本セミナーでは、あらかじめ撮影された映像素材(AVCHDフォーマット)を、Final Cut Proに「ProRes 422 (Proxy)」として読み込むところから講義がスタート。「切り出し転送」機能などで標準的にサポートされているAVCHDは、テープレスメディアから簡単にFinal Cut Proへの取り込みを行えることや、ビデオコーデックなどに関する特徴や設定などについて、分かり易く説明が行われた。

最初に初心者がつまづきがちな、テープレスメディアからのビデオの取り込み方法や種類、ProRes 422などのビデオコーデックなどを丁寧に紹介した

Final Cut Pro上に読み込まれた映像は、編集時にも非常に美しく表示されており、かつ快適に編集が行える。池田氏は、ソフトウェアの標準的ユーザーインタフェースである"ブラウザ"、"キャンバス"、"ビューア"などの機能を、"冷蔵庫"、"調理台"、"お皿"といった料理関係のアイテムに例えて分かりやすく解説した。さらに、基本的な映像編集に必要となる、素材の選び方、イン/アウトポイント(使用範囲)の設定、素材の挿入と上書き、消去などの操作方法を、効率的な作業を実現するショートカットキーや具体的な使用事例ととにも紹介した。

作業の過程を順番に説明し、初心者でも一通りの編集が行えるような配慮がなされた。ハンズオンセミナーのメリットは、ユーザーがこれら一連の作業を自分自身で実践しながら、より理解を深められることだろう

また、セミナー後半では、応用編として「引き」と「寄り」のふたつの映像素材の中から、特定のアクションポイント(編集点)を見つけ出し、その素材同士を効果的につなげるテクニックを紹介。そのほか、マーカーやカミソリツールを使った編集や、映像同士をスムースにつなぐためのエフェクト効果「トランジション」の適用方法のコツやノウハウも惜しみなく披露された。

「編集点の設定時には、基本的には次につなげる素材が"ネタバレ"にならないように、配慮しておくべき」などの細かなアドバイスも行われた

最後に、ProRes 422 (Proxy)で編集が完了したプロジェクトをベースに、オンライン画質のビデオコーデックとなる「ProRes 422」を使って再読み込みし、必要な素材部分のみを最小限の時間で高品質化するといった作業を実施し、セミナーは終了した。

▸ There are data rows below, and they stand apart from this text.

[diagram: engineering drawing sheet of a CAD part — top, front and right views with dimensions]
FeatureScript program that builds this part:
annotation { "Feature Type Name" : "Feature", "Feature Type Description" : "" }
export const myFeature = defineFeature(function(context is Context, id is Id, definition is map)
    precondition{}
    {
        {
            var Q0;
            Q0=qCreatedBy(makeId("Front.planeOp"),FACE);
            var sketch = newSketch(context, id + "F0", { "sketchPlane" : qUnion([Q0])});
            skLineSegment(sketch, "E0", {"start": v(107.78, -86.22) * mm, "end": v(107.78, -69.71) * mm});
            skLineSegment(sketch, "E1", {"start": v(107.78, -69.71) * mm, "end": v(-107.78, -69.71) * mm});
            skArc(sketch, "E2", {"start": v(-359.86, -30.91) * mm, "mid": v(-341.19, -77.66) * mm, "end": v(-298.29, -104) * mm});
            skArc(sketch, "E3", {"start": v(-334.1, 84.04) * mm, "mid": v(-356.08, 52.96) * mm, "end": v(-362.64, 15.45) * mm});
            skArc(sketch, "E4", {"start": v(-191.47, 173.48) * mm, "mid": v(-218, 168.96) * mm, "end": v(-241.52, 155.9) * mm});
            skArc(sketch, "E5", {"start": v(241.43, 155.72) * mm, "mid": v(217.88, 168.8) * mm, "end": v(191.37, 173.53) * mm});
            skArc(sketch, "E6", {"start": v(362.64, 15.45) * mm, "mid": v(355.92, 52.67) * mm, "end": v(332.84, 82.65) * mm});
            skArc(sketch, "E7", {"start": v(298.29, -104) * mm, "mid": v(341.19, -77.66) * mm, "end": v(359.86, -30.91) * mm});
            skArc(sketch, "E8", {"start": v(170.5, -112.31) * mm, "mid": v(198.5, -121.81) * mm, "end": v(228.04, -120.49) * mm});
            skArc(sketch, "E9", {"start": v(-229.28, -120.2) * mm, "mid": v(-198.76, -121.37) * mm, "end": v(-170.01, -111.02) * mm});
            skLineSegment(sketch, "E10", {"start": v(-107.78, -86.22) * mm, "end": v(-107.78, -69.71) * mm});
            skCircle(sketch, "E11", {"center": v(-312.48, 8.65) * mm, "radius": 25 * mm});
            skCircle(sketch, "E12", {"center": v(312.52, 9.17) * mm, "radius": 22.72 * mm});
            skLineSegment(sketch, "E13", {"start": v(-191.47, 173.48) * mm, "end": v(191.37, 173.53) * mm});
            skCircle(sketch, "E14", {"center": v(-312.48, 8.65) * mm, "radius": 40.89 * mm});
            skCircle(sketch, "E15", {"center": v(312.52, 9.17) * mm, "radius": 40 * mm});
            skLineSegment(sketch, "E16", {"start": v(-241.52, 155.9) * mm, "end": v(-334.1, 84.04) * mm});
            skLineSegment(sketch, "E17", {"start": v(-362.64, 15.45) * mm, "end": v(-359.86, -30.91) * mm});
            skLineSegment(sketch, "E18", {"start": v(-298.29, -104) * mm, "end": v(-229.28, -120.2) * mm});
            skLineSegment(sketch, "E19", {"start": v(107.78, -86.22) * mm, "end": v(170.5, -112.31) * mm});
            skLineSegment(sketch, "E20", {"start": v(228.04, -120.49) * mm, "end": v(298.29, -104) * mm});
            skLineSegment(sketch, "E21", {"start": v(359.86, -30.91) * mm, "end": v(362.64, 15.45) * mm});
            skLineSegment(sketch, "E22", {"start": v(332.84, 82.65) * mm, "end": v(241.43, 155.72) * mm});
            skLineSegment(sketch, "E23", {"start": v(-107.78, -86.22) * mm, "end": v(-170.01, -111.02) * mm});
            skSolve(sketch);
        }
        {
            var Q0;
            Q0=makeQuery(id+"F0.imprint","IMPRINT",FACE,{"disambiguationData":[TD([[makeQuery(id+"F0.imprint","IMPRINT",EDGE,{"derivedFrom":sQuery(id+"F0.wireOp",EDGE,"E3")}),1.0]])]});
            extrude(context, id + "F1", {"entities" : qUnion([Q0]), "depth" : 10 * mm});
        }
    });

なお、今回のセミナーと同様に、最近では現場での作業も、編集時は取り扱いやすい「ProRes 422 (Proxy)」や「ProRes 422 LT」などのビデオコーデックを採用し、編集完了後によりハイクオリティーな画質へと変更するといったプロセスが多くなっているとのこと。

「切り出し転送」を使って、必要部分のみを再取り込みして素材を高品質なものに変換。編集時には軽く、納品時には高画質というワークフローのスタイルは、Final Cut Proならではの便利さであることも強調されていた。セミナー終了後には、講師への質問を繰り返す多数のユーザーの姿も見受けられた

イベント参加者は、今回のハンズオンセミナーを通じてFinal Cut Studioがどのような製品であるかは当然のこと、その特徴や操作方法を理解し、自分の創作活動におけるより具体的な活用イメージを容易に想像可能になったはずだ。なお、セミナーに参加者には、Idea Digital Studioより、Macとソフトウェアのお得に購入できる特典プランなどの提案もなされていた。